## [Directions for this task]
Since the copy must match the original, write out each record word for word, skipping only the pictures.

## [Available records]
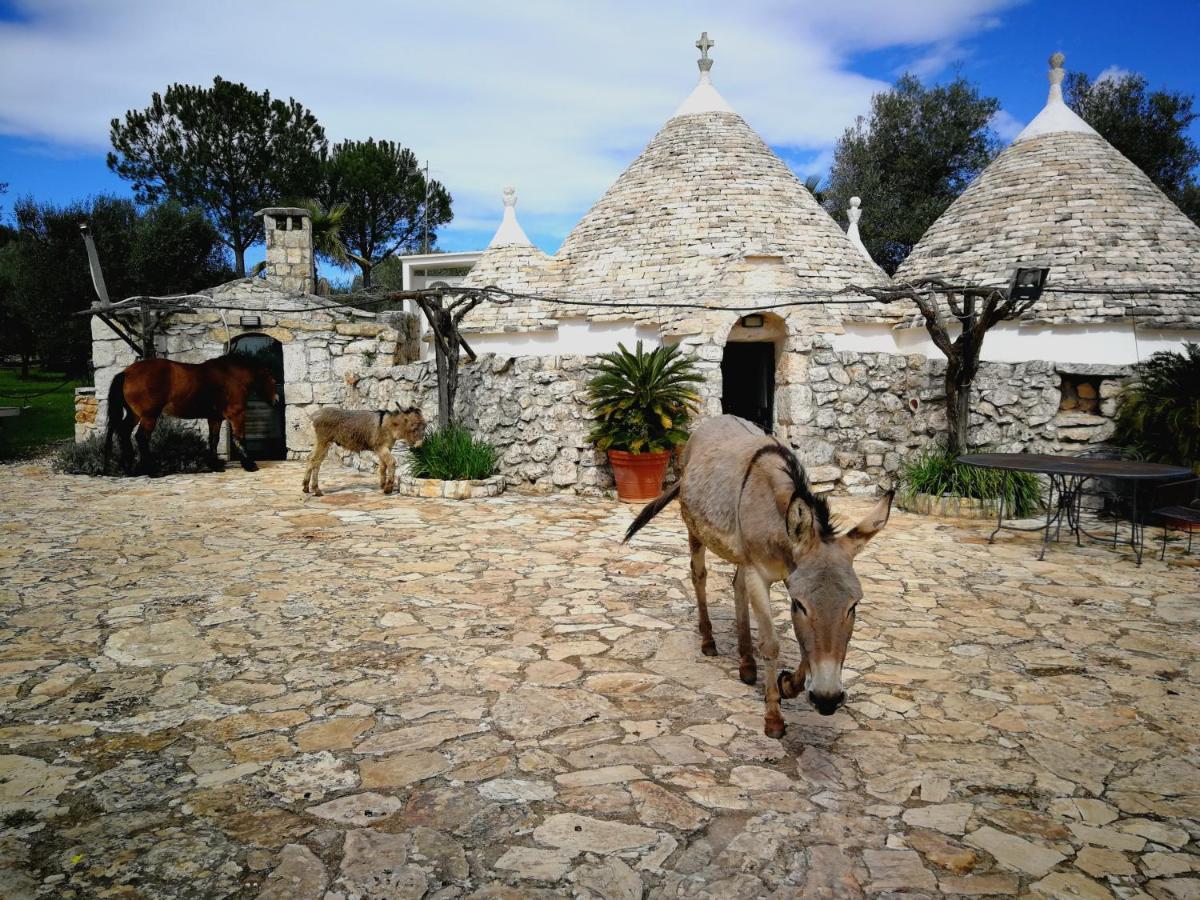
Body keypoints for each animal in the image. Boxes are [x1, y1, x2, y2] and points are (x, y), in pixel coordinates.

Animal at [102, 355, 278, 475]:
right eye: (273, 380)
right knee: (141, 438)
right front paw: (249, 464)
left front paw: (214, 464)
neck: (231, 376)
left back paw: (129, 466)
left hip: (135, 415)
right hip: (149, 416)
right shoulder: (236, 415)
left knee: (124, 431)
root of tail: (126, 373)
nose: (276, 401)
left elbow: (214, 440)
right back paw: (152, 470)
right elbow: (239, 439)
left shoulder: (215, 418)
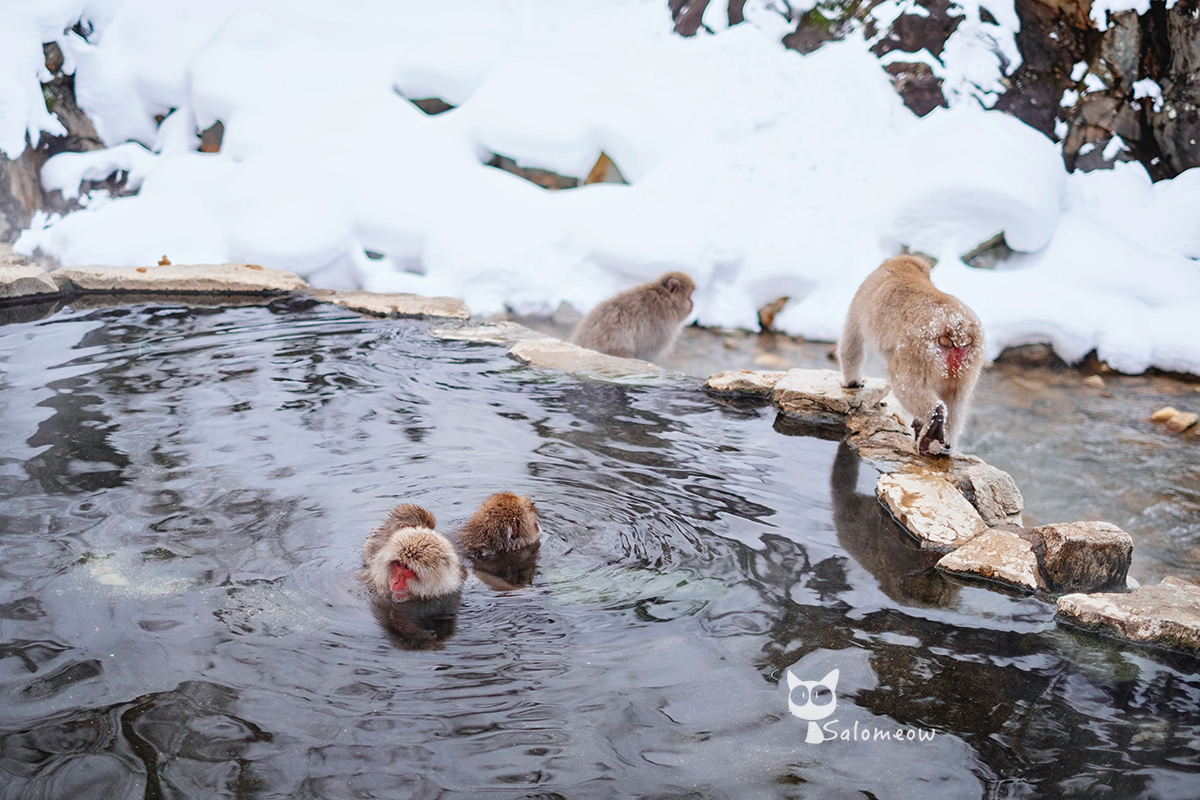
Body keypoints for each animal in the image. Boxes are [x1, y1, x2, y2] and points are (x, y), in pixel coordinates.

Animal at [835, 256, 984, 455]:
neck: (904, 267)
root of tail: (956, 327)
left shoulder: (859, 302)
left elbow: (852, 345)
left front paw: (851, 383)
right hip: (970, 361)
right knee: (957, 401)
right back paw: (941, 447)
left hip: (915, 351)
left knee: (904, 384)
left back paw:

## [Output]
Body keypoints for each animal in the image. Boxes are [x1, y1, x2, y2] and points are (x, y), in pixel coordinates.

Animal at [102, 355, 278, 475]:
right eye: (273, 380)
right knee: (141, 438)
right front paw: (249, 464)
left front paw: (214, 464)
neck: (231, 376)
left back paw: (129, 466)
left hip: (135, 415)
right hip: (149, 416)
right shoulder: (236, 415)
left knee: (124, 431)
root of tail: (126, 373)
nose: (276, 401)
left elbow: (214, 440)
right back paw: (152, 470)
right elbow: (239, 439)
left shoulder: (215, 418)
Body keypoints for each animal in the image. Boxes are [x1, y1, x2, y2] and points are (x, y), in pixel coordinates.

Animal at [835, 256, 984, 455]:
neck: (904, 267)
root of tail: (956, 327)
left shoulder: (859, 302)
left elbow: (852, 345)
left front paw: (851, 383)
right hip: (970, 361)
right knee: (957, 401)
right back paw: (941, 447)
left hip: (915, 351)
left knee: (904, 384)
left back paw:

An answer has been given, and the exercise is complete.